Lightweight infrastructure
With nanopublications, the cache remains disposable while all added knowledge becomes durable. Every night, we retrieve collection data from the data providers via the NDE Dataset Registry. We then query the SPARQL endpoint of Knowledge Pixels for all nanopubs linked to those objects.
This yields a simple but powerful reconstruction rule for the cache:
source data + nanopubs = the complete, reproducible knowledge graph.
Adding nanopublications usually happens within the Datahub environment, but it does not have to. If someone in South Africa, Sri Lanka, Suriname, or Indonesia creates a nanopub and links it to an identifier of an object in the Datahub, we receive it as well. It becomes its own independent source outside the Dutch heritage domain—exactly what communities asked for.
Because nanopubs always carry cryptographic provenance and publication info, the Datahub can filter enrichments without becoming a gatekeeper. For example, we can choose to display only nanopubs from registered community users. At the same time, the network remains open: anyone can publish, but no one can manipulate invisibly. Nanopubs combine openness with verifiability, without turning the Datahub into a central authority.
Nanopublications and Web Annotations
You might ask: why not use an annotation system? For example, the Scholarly Web Annotation (SWA) framework from CLARIAH, which builds on the W3C Web Annotation Data Model. It allows annotations on text, images, or audio and video published on the web, without altering the source. SWA is ideal for the research process: comments, discussion, alternative interpretations, versioning.
But because SWA is designed for knowledge in progress, it is not the natural endpoint for enrichments that become part of a reproducible knowledge graph. Once an enrichment stabilizes—no longer a hypothesis but a confirmed knowledge claim—stricter requirements arise: durable publication, citability, verifiability, permanent identification.
A nanopublication is not an alternative to a Web Annotation but a publication form. You can even use a Web Annotation directly as the assertion in a nanopub: the content remains intact, while the nanopublication adds provenance, publication metadata, and verification.

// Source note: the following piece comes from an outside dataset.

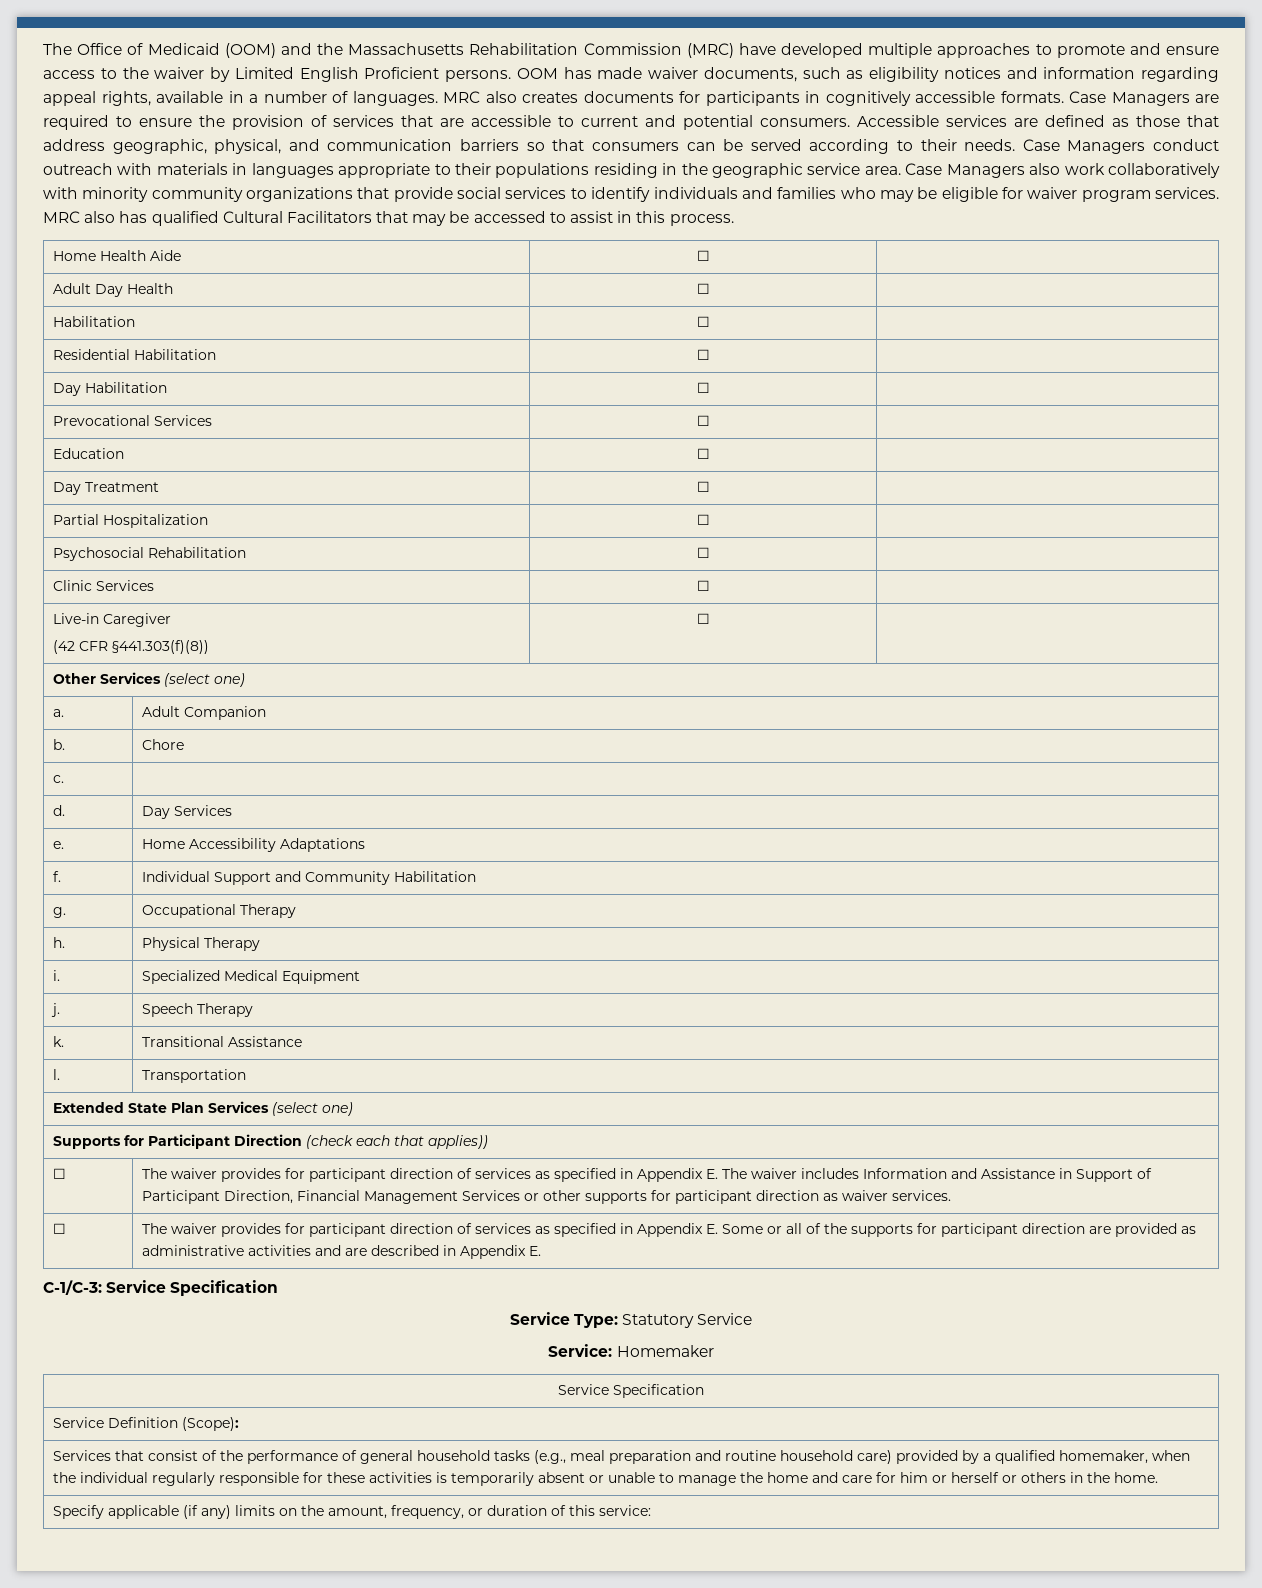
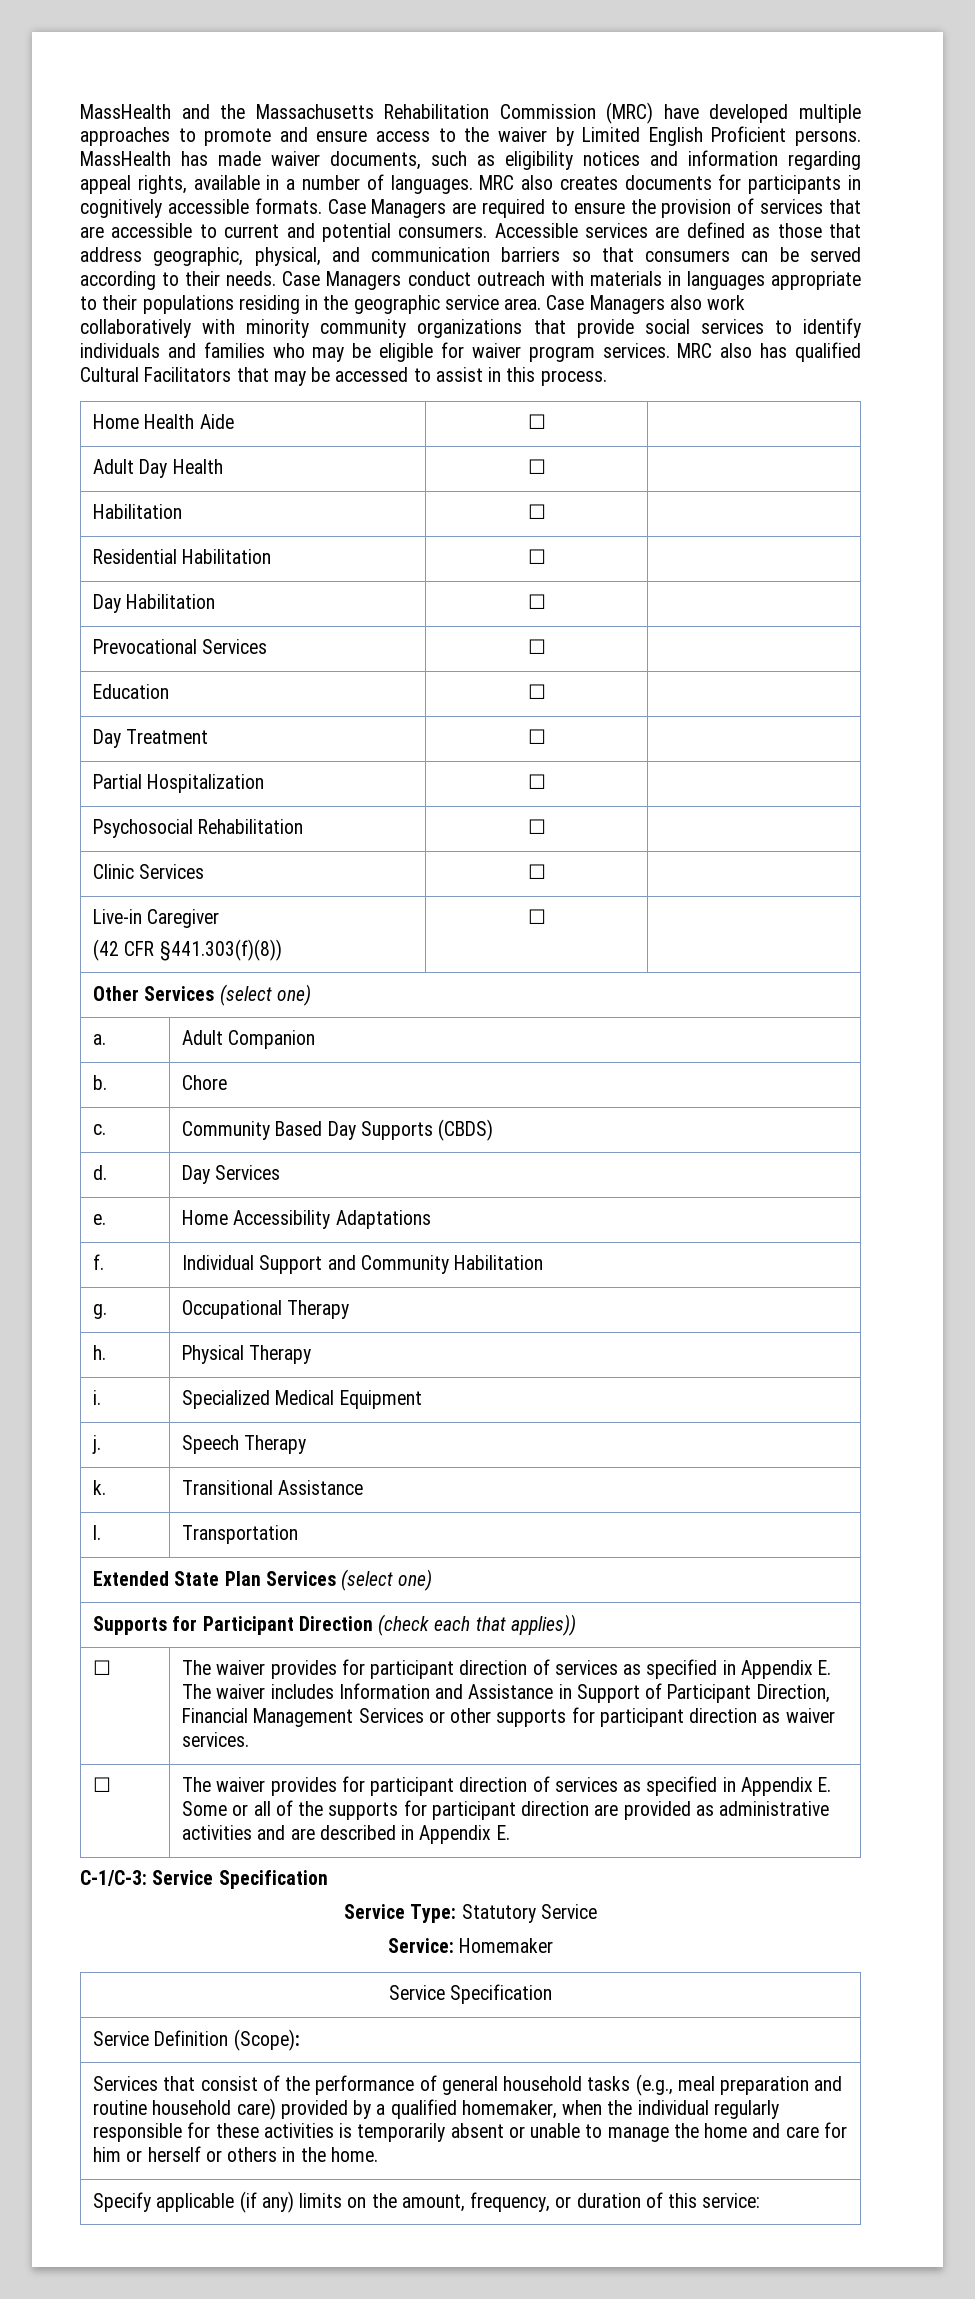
[43,43,276,58] The Office of Medicaid (OOM) -> [80,104,171,119] MassHealth
[516,68,558,79] OOM -> [80,151,171,166] MassHealth
(64, 779) none -> [181,1119,494,1141] Community Based Day Supports (CBDS)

SWA captures the thinking process and content; the nanopub gives the claim a formal, durable place in the knowledge graph. In a future version of the Datahub, SWA could become a natural complement.
Alignment with the DERA
If we were to store enrichments ourselves, we would once again become an aggregator—precisely what the DERA argues against. In the description of the Aggregator role, the DERA states unambiguously:
“In the intended target situation, aggregating heritage information in subdomains is no longer necessary.”
(DERA, Aggregator Pattern)
Data providers remain responsible for their own data; service platforms must respect traceability and decentralized publication. By not absorbing enrichments into the infrastructure but instead publishing them as standalone nanopublications, the Datahub avoids becoming the kind of aggregator the DERA warns about.
The infrastructure remains supportive—not controlling.
What this delivers for the Datahub and the wider heritage domain
With nanopublications, the Datahub shifts from being a technical service provider to a facilitator of sustainable knowledge production, without becoming a data holder itself. Enrichments gain an independent existence, with their own metadata and traceability. This delivers:
- scientific verifiability: every claim is checkable and reproducible;
- community voices: communities of origin gain a formal place outside Dutch infrastructure;
- modular reproducibility: the graph consists of source data + nanopubs—nothing more;
- intentional infrastructure: the cache stays temporary, while knowledge remains durable and distributed.
For a domain shaped by sensitive power dynamics, complex provenance histories, and international interests, this is not a technical luxury but an ethical necessity.